Lost Garden is a glimpse into a mystical parallel world. Amidst lush woodlands, Amazonian nude women are absorbed in savage and shamanistic scenes, their faces hidden under the skulls of fierce beasts – bristling with beaks, horns and fangs.
Initially the spark for Lost Garden was the concept of creating a series of instant-film photographs shot entirely in a woodland setting; specifically in the 19th century botanical garden and arboretum located at the Helnwein family’s Irish estate. While plotting the logistics of this shoot however, Helnwein was exposed to an unexpected and poignant moment of inspiration. Reading through a National Geographic article on the illegal rhino horn trade, he discovered that thanks to rampant poaching, the West African black rhinoceros had been declared officially extinct in 2011. Struck by the reality that entire species are dissapearing in his lifetime, his original concept began to evolve, taking on zoological and taxonomical themes. Driven to find out more about previous extinctions, Helnwein researched the topic further, eventually deciding to construct a series of handmade plaster-of-paris skulls based on extinct and endangered species, sized to fit a human body.
The result are visions of a unique, primeval and fantastical world: nude females with animal skulls inhabit a half-wild garden peppered with decayed fountains, mammoth redwood trees, clusters of bamboo, giant rhubarb, overgrown stone steps, towering Rhododendron, swathes of bluebells and foxglove, and stunning topiary sculpted to resemble gothic arches. Alone or in pairs, the women in these photographs are frozen in obscure pagan poses; giving the impression that we are witness to some elemental, ancient magic unfolding.
These scenes are reminiscent of Boris Vallejo’s beloved fantasy and science fiction illustrations, especially in the stature, pride and power inherent in Helnwein’s female figures. Other potential parallels include Sir Arthur Conan Doyle’s The Lost World and Clark Ashton Smith’s Hyperborea tales – specifically their descriptions of anatomically modern humans striving to survive in a primordial, forgotten wilderness. Helnwein drew his inspiration from diverse sources, ranging from childhood fairy tales, science fiction novels and comic books, the magical realism of Guillermo del Toro’s Pan’s Labyrinth, to the arboretum and garden itself.
The final artworks are enlarged prints of the original instant-film photographs, gotten by scanning on an analog machine, often featuring Helnwein’s trademark Photoshop-free effects such as double exposure, as well as the strangely appealing flaws left by fortuitous accidents during film developing.

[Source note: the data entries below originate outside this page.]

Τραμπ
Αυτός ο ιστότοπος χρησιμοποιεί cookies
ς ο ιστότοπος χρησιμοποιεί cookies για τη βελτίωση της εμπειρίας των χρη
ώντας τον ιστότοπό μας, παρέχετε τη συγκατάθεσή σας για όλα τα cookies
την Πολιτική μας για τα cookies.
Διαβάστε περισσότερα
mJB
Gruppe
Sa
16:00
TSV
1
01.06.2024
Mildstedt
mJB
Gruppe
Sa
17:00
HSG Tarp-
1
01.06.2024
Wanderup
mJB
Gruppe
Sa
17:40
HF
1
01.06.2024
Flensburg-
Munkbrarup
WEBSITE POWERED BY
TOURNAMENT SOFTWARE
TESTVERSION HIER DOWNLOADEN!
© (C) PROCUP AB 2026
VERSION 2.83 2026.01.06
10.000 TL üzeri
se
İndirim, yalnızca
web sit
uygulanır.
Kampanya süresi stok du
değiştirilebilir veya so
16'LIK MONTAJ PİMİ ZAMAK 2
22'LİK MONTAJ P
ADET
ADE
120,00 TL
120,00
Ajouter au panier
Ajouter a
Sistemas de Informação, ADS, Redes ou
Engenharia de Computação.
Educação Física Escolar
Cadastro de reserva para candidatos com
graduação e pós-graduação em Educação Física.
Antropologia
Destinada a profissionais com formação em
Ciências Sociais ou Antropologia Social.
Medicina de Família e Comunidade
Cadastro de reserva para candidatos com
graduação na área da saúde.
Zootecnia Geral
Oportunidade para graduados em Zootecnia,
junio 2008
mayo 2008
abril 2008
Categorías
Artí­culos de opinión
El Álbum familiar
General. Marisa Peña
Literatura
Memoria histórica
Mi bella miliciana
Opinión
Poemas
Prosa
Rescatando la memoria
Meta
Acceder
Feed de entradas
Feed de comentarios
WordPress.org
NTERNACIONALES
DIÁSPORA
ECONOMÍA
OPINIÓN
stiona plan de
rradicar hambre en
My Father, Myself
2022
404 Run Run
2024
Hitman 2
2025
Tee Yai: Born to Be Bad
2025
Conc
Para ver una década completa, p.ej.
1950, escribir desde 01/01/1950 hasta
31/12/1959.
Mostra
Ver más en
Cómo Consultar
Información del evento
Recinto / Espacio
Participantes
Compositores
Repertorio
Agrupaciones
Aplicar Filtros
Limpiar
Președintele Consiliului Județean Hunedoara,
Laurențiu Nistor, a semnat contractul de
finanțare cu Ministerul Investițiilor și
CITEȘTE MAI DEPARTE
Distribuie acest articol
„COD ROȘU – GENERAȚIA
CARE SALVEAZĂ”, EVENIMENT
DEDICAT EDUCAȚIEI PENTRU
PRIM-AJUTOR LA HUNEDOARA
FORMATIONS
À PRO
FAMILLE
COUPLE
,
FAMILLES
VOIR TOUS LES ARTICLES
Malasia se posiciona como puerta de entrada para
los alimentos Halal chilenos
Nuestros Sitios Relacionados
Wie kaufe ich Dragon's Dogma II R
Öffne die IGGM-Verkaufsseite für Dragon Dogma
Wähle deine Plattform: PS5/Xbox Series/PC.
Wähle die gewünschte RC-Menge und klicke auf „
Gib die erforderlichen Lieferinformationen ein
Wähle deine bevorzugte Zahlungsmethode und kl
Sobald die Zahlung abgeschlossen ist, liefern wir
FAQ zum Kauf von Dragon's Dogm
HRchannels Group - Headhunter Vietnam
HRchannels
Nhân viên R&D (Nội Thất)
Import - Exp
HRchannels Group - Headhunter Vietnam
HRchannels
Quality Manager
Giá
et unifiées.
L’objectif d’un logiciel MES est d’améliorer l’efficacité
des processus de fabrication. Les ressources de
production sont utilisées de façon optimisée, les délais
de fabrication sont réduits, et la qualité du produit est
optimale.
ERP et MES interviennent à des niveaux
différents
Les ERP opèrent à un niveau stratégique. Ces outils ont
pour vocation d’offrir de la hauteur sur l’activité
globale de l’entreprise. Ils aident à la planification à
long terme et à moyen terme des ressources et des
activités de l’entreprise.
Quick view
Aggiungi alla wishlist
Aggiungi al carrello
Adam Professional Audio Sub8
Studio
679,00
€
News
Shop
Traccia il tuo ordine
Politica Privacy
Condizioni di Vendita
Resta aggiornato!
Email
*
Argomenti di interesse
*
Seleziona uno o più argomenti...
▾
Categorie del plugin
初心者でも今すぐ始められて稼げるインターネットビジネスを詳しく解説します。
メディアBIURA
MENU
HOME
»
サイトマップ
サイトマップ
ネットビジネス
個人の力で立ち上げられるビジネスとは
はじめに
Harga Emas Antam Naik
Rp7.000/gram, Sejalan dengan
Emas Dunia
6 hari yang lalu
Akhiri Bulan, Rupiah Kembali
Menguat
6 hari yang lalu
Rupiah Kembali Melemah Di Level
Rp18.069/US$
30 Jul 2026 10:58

Though Helnwein’s works were not intended expressly as a commentary on conservation, Lost Garden does lend itself to this narrative. Initially the skulls Helnwein sculpted were all derived from extinct creatures, however he later also incorporated animals which, though still fairly abundant, presented interesting skeletal features. This decision serves perhaps as a warning that even the animals we take for granted may one day vanish – should we fail our responsibilities as the dominant species of our world.